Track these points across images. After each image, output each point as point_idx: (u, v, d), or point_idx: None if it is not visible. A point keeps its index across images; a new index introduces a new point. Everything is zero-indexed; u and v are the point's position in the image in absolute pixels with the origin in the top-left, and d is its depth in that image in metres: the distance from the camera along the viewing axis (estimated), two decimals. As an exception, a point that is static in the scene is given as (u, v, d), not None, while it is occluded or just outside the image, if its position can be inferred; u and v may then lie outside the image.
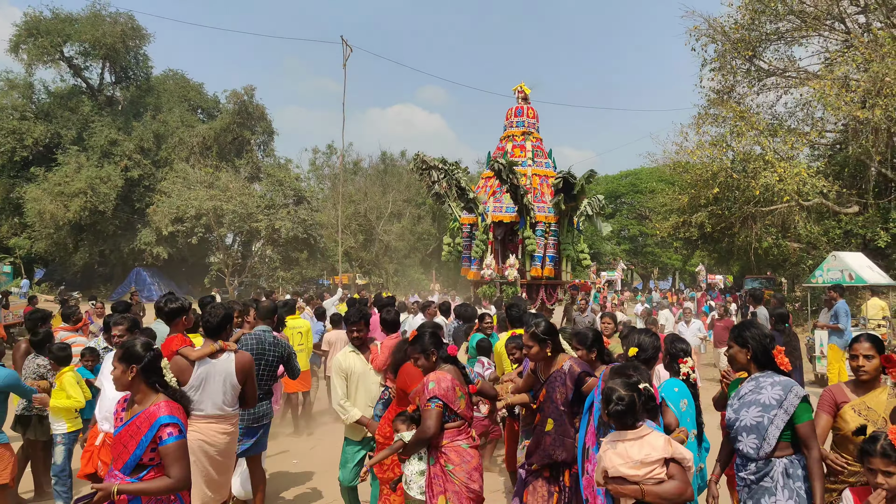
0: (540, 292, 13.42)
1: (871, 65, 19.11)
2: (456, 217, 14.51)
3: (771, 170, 19.85)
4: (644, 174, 49.51)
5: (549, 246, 13.48)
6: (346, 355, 5.03)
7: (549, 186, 13.68)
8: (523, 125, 14.45)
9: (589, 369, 4.00)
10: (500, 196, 13.74)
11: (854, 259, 13.58)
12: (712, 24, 24.58)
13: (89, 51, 36.86)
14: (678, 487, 2.96)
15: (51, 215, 31.61)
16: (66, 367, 5.44)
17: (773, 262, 26.72)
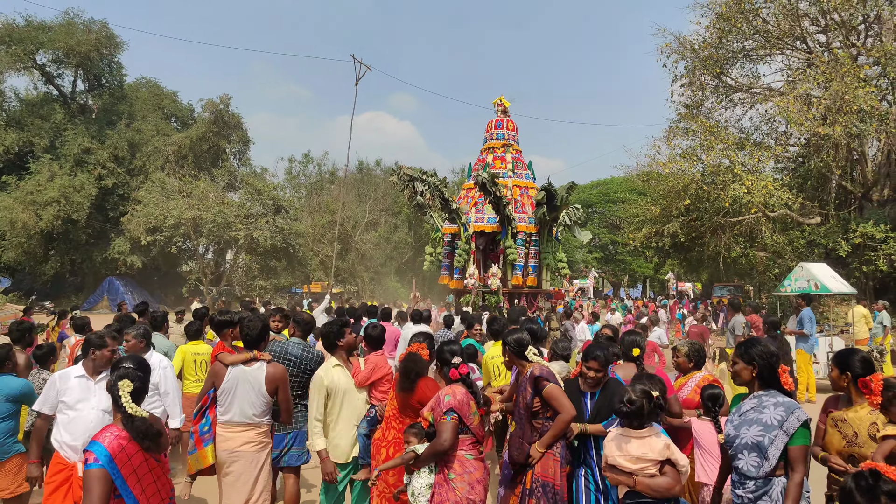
0: (521, 301, 13.83)
1: (831, 83, 20.03)
2: (438, 227, 14.89)
3: (739, 182, 20.62)
4: (615, 184, 50.53)
5: (529, 255, 13.92)
6: (328, 370, 4.69)
7: (530, 197, 14.14)
8: (503, 137, 14.92)
9: (549, 375, 4.22)
10: (482, 207, 14.17)
11: (819, 270, 14.30)
12: (682, 42, 25.46)
13: (62, 58, 36.50)
14: (668, 483, 3.43)
15: (22, 224, 31.20)
16: None
17: (741, 270, 27.61)
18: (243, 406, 4.34)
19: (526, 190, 14.45)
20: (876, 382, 3.54)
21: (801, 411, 3.31)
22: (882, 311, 13.29)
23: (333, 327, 4.84)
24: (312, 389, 4.63)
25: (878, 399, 3.53)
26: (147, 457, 2.96)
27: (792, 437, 3.25)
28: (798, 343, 10.85)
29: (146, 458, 2.96)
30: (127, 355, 3.26)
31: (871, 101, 19.10)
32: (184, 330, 7.28)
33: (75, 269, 37.70)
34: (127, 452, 2.87)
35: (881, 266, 20.21)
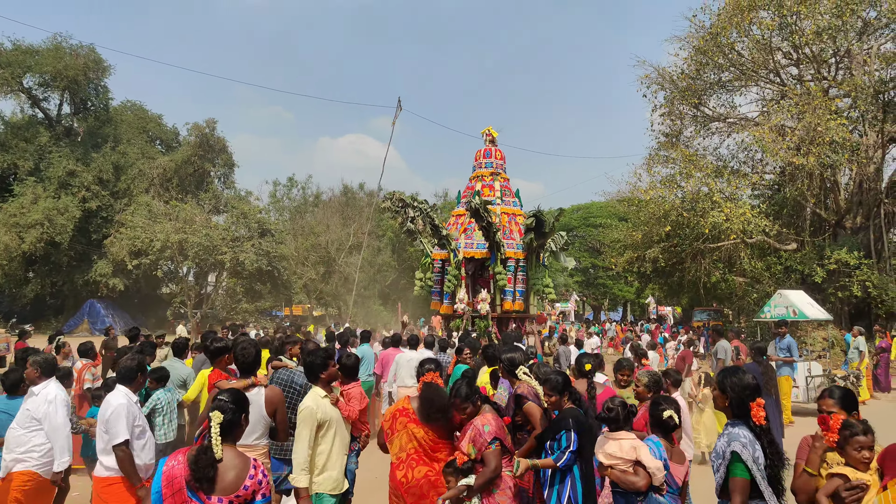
0: (510, 325, 14.16)
1: (804, 115, 20.81)
2: (428, 253, 15.21)
3: (718, 209, 21.23)
4: (595, 208, 51.30)
5: (517, 280, 14.27)
6: (319, 402, 4.46)
7: (518, 224, 14.53)
8: (492, 166, 15.37)
9: (531, 394, 4.60)
10: (471, 233, 14.55)
11: (797, 296, 14.81)
12: (661, 73, 26.26)
13: (49, 82, 36.63)
14: (634, 479, 3.88)
15: (4, 246, 31.06)
16: None
17: (720, 295, 28.22)
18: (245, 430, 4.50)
19: (514, 217, 14.87)
20: (835, 420, 3.49)
21: (737, 443, 3.32)
22: (858, 336, 13.78)
23: (317, 359, 4.61)
24: (303, 422, 4.31)
25: (833, 437, 3.46)
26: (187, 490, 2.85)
27: (728, 469, 3.33)
28: (782, 369, 11.24)
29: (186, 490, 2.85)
30: (226, 389, 3.27)
31: (842, 132, 19.88)
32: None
33: (56, 291, 37.46)
34: (173, 478, 2.86)
35: (856, 292, 20.85)
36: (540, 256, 14.63)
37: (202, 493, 2.81)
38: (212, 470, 2.81)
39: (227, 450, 2.89)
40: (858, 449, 3.34)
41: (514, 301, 14.18)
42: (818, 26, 21.57)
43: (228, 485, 2.84)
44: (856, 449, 3.35)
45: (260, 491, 2.87)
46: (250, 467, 2.90)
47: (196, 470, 2.81)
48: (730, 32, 23.75)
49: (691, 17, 25.86)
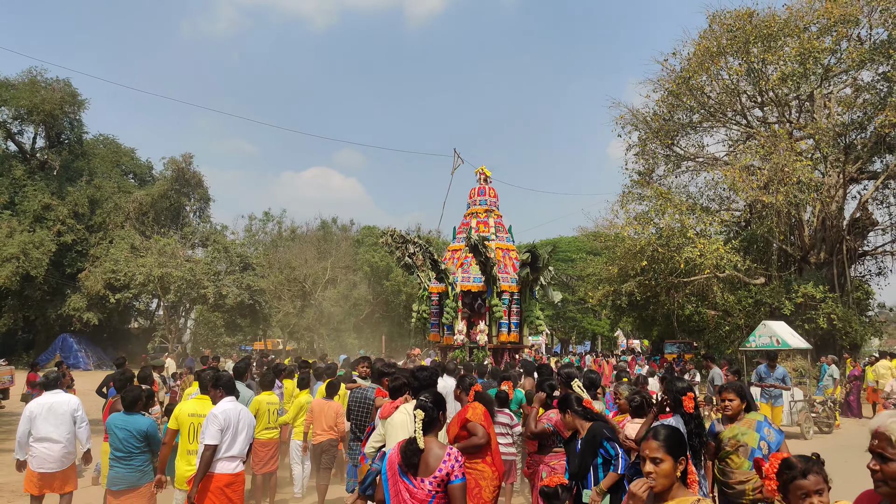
0: (505, 355, 14.70)
1: (771, 156, 22.08)
2: (424, 286, 15.73)
3: (692, 245, 22.23)
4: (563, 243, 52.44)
5: (512, 313, 14.86)
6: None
7: (511, 259, 15.18)
8: (486, 203, 16.05)
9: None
10: (468, 267, 15.13)
11: (779, 327, 15.69)
12: (635, 115, 27.51)
13: (24, 116, 36.53)
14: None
15: (-22, 280, 30.59)
16: None
17: (693, 327, 29.20)
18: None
19: (507, 252, 15.54)
20: (772, 463, 2.88)
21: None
22: (831, 364, 14.65)
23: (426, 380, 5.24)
24: (399, 429, 4.73)
25: (773, 483, 2.84)
26: (399, 473, 3.49)
27: None
28: (778, 400, 11.78)
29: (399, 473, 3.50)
30: (428, 390, 3.95)
31: (807, 173, 21.15)
32: (259, 381, 8.02)
33: (28, 325, 36.86)
34: (392, 465, 3.55)
35: (821, 324, 21.93)
36: (533, 290, 15.28)
37: (410, 475, 3.47)
38: (416, 457, 3.45)
39: (429, 441, 3.50)
40: (803, 497, 2.67)
41: (510, 333, 14.77)
42: (783, 73, 23.00)
43: (429, 468, 3.46)
44: (800, 497, 2.67)
45: (454, 473, 3.42)
46: (444, 454, 3.48)
47: (405, 457, 3.48)
48: (700, 76, 25.14)
49: (662, 61, 27.28)
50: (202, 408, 5.61)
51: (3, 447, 11.76)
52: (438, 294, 15.61)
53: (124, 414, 5.75)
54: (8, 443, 12.28)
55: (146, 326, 45.60)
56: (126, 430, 5.62)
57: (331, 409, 7.29)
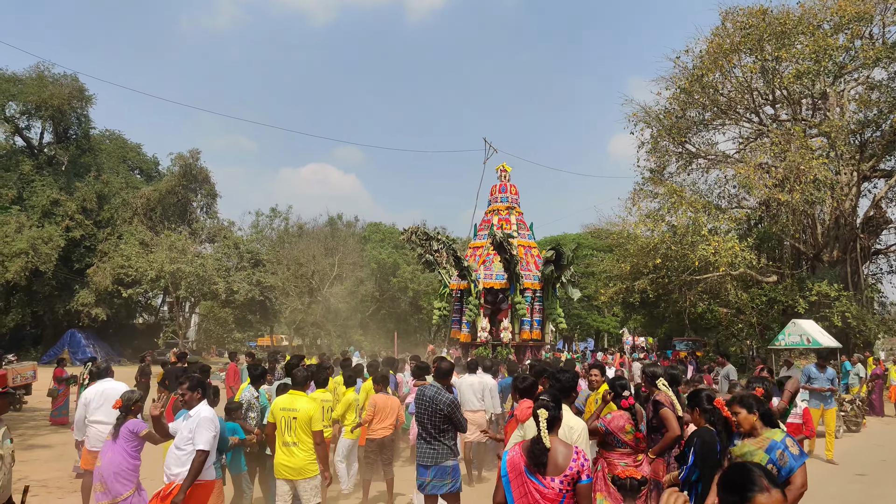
0: (527, 353, 14.70)
1: (785, 154, 22.05)
2: (445, 283, 15.72)
3: (706, 243, 22.20)
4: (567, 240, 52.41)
5: (534, 311, 14.85)
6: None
7: (533, 256, 15.16)
8: (507, 200, 16.03)
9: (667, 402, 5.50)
10: (490, 264, 15.12)
11: (809, 325, 15.63)
12: (648, 112, 27.46)
13: (32, 111, 36.48)
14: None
15: (-12, 275, 30.58)
16: None
17: (706, 325, 29.20)
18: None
19: (529, 249, 15.52)
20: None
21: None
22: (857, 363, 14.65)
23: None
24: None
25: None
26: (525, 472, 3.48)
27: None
28: (813, 399, 10.88)
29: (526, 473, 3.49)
30: (548, 391, 4.04)
31: (824, 171, 21.12)
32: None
33: (36, 320, 36.88)
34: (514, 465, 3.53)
35: (836, 322, 21.90)
36: (555, 287, 15.26)
37: (538, 474, 3.46)
38: (544, 456, 3.43)
39: (553, 439, 3.51)
40: None
41: (532, 330, 14.76)
42: (798, 70, 22.97)
43: (558, 467, 3.45)
44: None
45: (584, 472, 3.44)
46: (573, 452, 3.50)
47: (532, 457, 3.46)
48: (713, 74, 25.09)
49: (675, 58, 27.21)
50: (292, 402, 5.91)
51: (34, 442, 11.77)
52: (460, 291, 15.59)
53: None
54: (37, 438, 12.30)
55: (151, 322, 45.67)
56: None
57: (393, 403, 7.57)
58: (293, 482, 5.86)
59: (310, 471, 5.87)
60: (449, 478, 5.73)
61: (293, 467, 5.82)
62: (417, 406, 5.87)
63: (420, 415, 5.83)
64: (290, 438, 5.84)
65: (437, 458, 5.71)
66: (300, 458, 5.82)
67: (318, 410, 5.99)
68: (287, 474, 5.84)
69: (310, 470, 5.88)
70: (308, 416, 5.86)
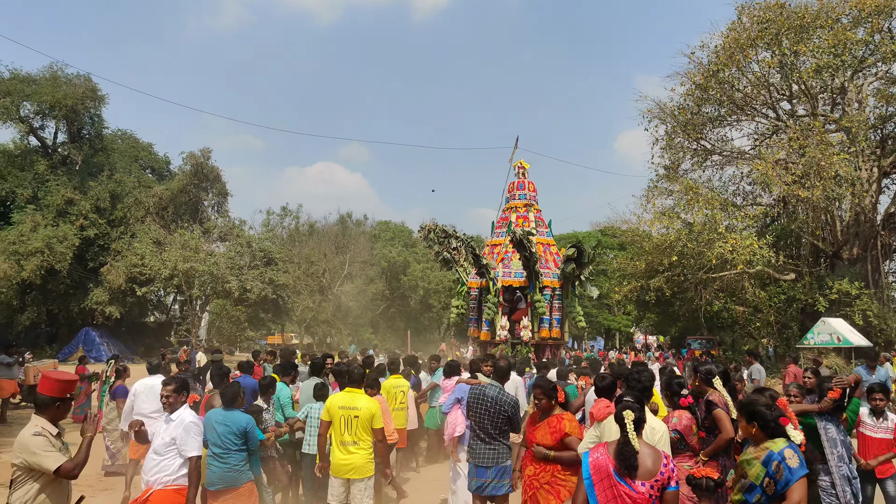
0: (547, 352, 14.56)
1: (805, 150, 21.77)
2: (463, 281, 15.60)
3: (723, 241, 21.95)
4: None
5: (553, 309, 14.71)
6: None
7: (552, 254, 15.01)
8: (525, 198, 15.88)
9: (721, 402, 5.31)
10: (508, 262, 14.99)
11: (839, 324, 15.36)
12: (663, 108, 27.21)
13: (46, 111, 36.60)
14: None
15: (3, 273, 30.70)
16: None
17: (722, 323, 28.93)
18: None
19: (548, 247, 15.36)
20: None
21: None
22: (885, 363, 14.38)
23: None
24: None
25: None
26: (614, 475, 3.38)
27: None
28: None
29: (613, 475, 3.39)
30: (628, 392, 4.07)
31: (845, 167, 20.83)
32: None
33: (51, 318, 37.07)
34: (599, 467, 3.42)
35: (857, 321, 21.59)
36: (574, 285, 15.11)
37: (628, 478, 3.37)
38: (634, 459, 3.35)
39: (639, 443, 3.42)
40: None
41: (551, 328, 14.61)
42: (818, 64, 22.68)
43: (647, 471, 3.38)
44: None
45: (673, 478, 3.36)
46: (662, 457, 3.41)
47: (622, 460, 3.37)
48: (730, 69, 24.81)
49: (689, 54, 26.95)
50: (351, 400, 5.82)
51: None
52: (477, 289, 15.46)
53: (223, 410, 5.70)
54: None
55: (162, 321, 45.85)
56: (225, 425, 5.56)
57: (386, 408, 7.47)
58: (349, 481, 5.76)
59: (368, 470, 5.80)
60: (507, 477, 5.71)
61: (352, 466, 5.73)
62: (475, 406, 5.77)
63: (479, 415, 5.74)
64: (350, 437, 5.74)
65: (497, 458, 5.66)
66: (359, 456, 5.74)
67: (378, 408, 5.89)
68: (345, 473, 5.74)
69: (368, 469, 5.80)
70: (370, 414, 5.76)
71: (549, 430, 5.21)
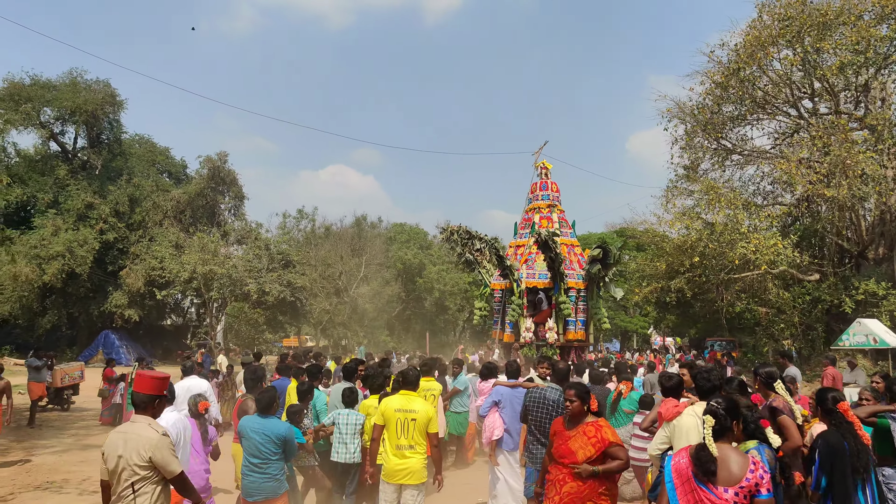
0: (571, 354, 14.43)
1: (830, 148, 21.46)
2: (486, 283, 15.50)
3: (745, 241, 21.66)
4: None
5: (578, 310, 14.57)
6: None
7: (576, 255, 14.88)
8: (548, 198, 15.76)
9: (785, 408, 5.08)
10: (532, 263, 14.86)
11: (875, 325, 15.08)
12: (682, 108, 26.96)
13: (66, 116, 37.02)
14: None
15: (25, 277, 31.00)
16: None
17: (744, 325, 28.61)
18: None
19: (573, 248, 15.23)
20: None
21: None
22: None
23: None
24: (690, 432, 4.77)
25: None
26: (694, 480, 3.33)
27: None
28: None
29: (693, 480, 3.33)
30: (723, 397, 3.74)
31: (872, 165, 20.51)
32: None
33: (71, 322, 37.41)
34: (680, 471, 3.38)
35: (884, 321, 21.25)
36: (599, 286, 14.97)
37: (710, 484, 3.27)
38: (713, 465, 3.24)
39: (724, 447, 3.32)
40: None
41: (576, 330, 14.47)
42: (843, 61, 22.37)
43: (731, 477, 3.24)
44: None
45: (763, 485, 3.20)
46: (749, 463, 3.28)
47: (699, 465, 3.28)
48: (751, 66, 24.52)
49: (709, 52, 26.67)
50: (408, 403, 5.65)
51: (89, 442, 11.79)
52: (501, 291, 15.35)
53: (259, 417, 5.51)
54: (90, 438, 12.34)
55: (179, 324, 46.14)
56: (263, 434, 5.38)
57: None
58: (401, 487, 5.55)
59: (423, 476, 5.61)
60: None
61: (408, 471, 5.51)
62: (535, 409, 5.71)
63: (539, 418, 5.67)
64: (406, 441, 5.54)
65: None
66: (415, 461, 5.54)
67: (434, 412, 5.75)
68: (400, 479, 5.52)
69: (423, 475, 5.62)
70: (427, 417, 5.60)
71: (589, 440, 4.72)
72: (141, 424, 3.98)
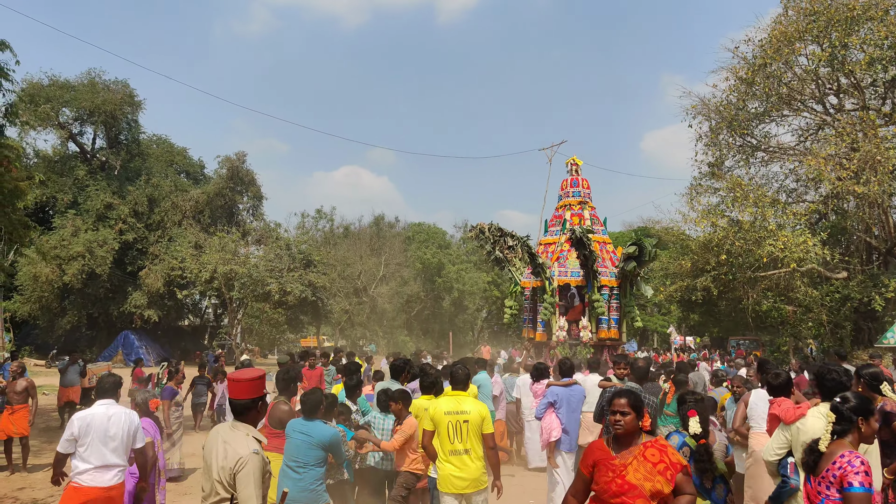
0: (604, 352, 14.20)
1: (859, 144, 21.10)
2: (517, 281, 15.31)
3: (773, 238, 21.33)
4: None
5: (611, 309, 14.35)
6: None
7: (608, 252, 14.66)
8: (580, 195, 15.55)
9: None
10: (564, 261, 14.66)
11: None
12: (706, 104, 26.64)
13: (85, 117, 37.16)
14: None
15: (45, 278, 31.13)
16: None
17: (771, 323, 28.25)
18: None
19: (605, 245, 15.02)
20: None
21: None
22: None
23: None
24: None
25: None
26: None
27: None
28: None
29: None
30: (854, 394, 3.70)
31: (903, 160, 20.14)
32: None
33: (91, 322, 37.52)
34: None
35: (913, 319, 20.90)
36: (632, 284, 14.75)
37: (812, 475, 3.36)
38: (813, 457, 3.36)
39: (840, 445, 3.32)
40: None
41: (609, 329, 14.27)
42: (871, 57, 22.01)
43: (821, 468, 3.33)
44: None
45: (851, 475, 3.14)
46: (838, 452, 3.29)
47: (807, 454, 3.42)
48: (777, 62, 24.18)
49: (734, 48, 26.34)
50: (458, 404, 5.22)
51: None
52: (531, 289, 15.17)
53: (304, 419, 5.18)
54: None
55: (196, 324, 46.24)
56: (306, 435, 5.04)
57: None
58: (466, 496, 5.10)
59: (484, 481, 5.17)
60: None
61: (468, 478, 5.05)
62: (602, 406, 5.54)
63: (604, 414, 5.49)
64: (461, 446, 5.07)
65: None
66: (474, 467, 5.09)
67: (487, 410, 5.33)
68: (461, 488, 5.05)
69: (484, 480, 5.17)
70: (481, 417, 5.14)
71: (655, 467, 3.45)
72: (240, 433, 3.48)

━━━━

WHAT YOU ARE ASKED TO DO =>
Within the listing above, the lines starting at the one containing "19: (526, 190, 14.45)" and ending at the one containing "40: (858, 449, 3.34)" are to be returned exactly. Omit the pictures.

RESPONSE FOR THIS EXERCISE =>
19: (526, 190, 14.45)
20: (876, 382, 3.54)
21: (801, 411, 3.31)
22: (882, 311, 13.29)
23: (333, 327, 4.84)
24: (312, 389, 4.63)
25: (878, 399, 3.53)
26: (147, 457, 2.96)
27: (792, 437, 3.25)
28: (798, 343, 10.85)
29: (146, 458, 2.96)
30: (127, 355, 3.26)
31: (871, 101, 19.10)
32: (184, 330, 7.28)
33: (75, 269, 37.70)
34: (127, 452, 2.87)
35: (881, 266, 20.21)
0: (510, 325, 14.16)
1: (804, 115, 20.81)
2: (428, 253, 15.21)
3: (718, 209, 21.23)
4: (595, 208, 51.30)
5: (517, 280, 14.27)
6: (319, 402, 4.46)
7: (518, 224, 14.53)
8: (492, 166, 15.37)
9: (531, 394, 4.60)
10: (471, 233, 14.55)
11: (797, 296, 14.81)
12: (661, 73, 26.26)
13: (49, 82, 36.63)
14: (634, 479, 3.88)
15: (4, 246, 31.06)
16: None
17: (720, 295, 28.22)
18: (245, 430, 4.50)
19: (514, 217, 14.87)
20: (835, 420, 3.49)
21: (737, 443, 3.32)
22: (858, 336, 13.78)
23: (317, 359, 4.61)
24: (303, 422, 4.31)
25: (833, 437, 3.46)
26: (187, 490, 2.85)
27: (728, 469, 3.33)
28: (782, 369, 11.24)
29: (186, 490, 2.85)
30: (226, 389, 3.27)
31: (842, 132, 19.88)
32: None
33: (56, 291, 37.46)
34: (173, 478, 2.86)
35: (856, 292, 20.85)
36: (540, 256, 14.63)
37: (202, 493, 2.81)
38: (212, 470, 2.81)
39: (227, 450, 2.89)
40: (858, 449, 3.34)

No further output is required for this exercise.